**Task instructions**
- A) According to the podcast page, where and on what date is the next mini-retreat being held?
- B) Please copy word for word the part of the podcast page starting with "Keep in touch." and going on through "8 weeks. STOKED.".
- C) Translate this sentence from the podcast page into Spanish: "Today’s podcast is about activating in the face of oppression."

**Excerpted passage**
========================================

YOKED// Conversations with Real-Life Yogis

Activate Your Heart-Codes!

Dear Ones,

Hi. Welcome back. Today’s podcast is about activating in the face of oppression. This episode comes to you in 3 parts: 1) Figuring out what your values are; 2) Anti-oppressive actions you can engage in now; 3) The case for liberation through svadhyaya. Thanks for being here.

CONNECT//

Please connect with questions, feedback and insight.

Keep in touch. Stay close. I love you, and I love hearing from you.

NEWS//

  • The Sunrose Yoga Shop is full of offerings to support your practice: guided meditations, courses, books. Check it out. Check it innnnnn.
  • HOT OFF THE PRESS! I’m teaching at the Sedona Yoga Festival in March! Hope to see some of you there.
  • OUR NEXT Mini-Retreat is Happening in PORTLAND on February 18, 2017: a day of yoga, delicious food and a trip to the sauna. Mark your calendars. Space will be extremely limited.
  • OUR NEXT IMMERSION begins in APRIL: BECOMING WHO YOU ARE// The Wisdom of the Bhagavad Gita. 8 weeks. STOKED.

========================================

**Given records**
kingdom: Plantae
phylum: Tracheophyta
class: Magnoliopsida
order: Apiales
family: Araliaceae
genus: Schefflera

========================================

**Answers for the exercise**
- A) Portland, on February 18, 2017.

- B)
Keep in touch. Stay close. I love you, and I love hearing from you.

NEWS//

  • The Sunrose Yoga Shop is full of offerings to support your practice: guided meditations, courses, books. Check it out. Check it innnnnn.
  • HOT OFF THE PRESS! I’m teaching at the Sedona Yoga Festival in March! Hope to see some of you there.
  • OUR NEXT Mini-Retreat is Happening in PORTLAND on February 18, 2017: a day of yoga, delicious food and a trip to the sauna. Mark your calendars. Space will be extremely limited.
  • OUR NEXT IMMERSION begins in APRIL: BECOMING WHO YOU ARE// The Wisdom of the Bhagavad Gita. 8 weeks. STOKED.

- C) El pódcast de hoy trata sobre activarse frente a la opresión.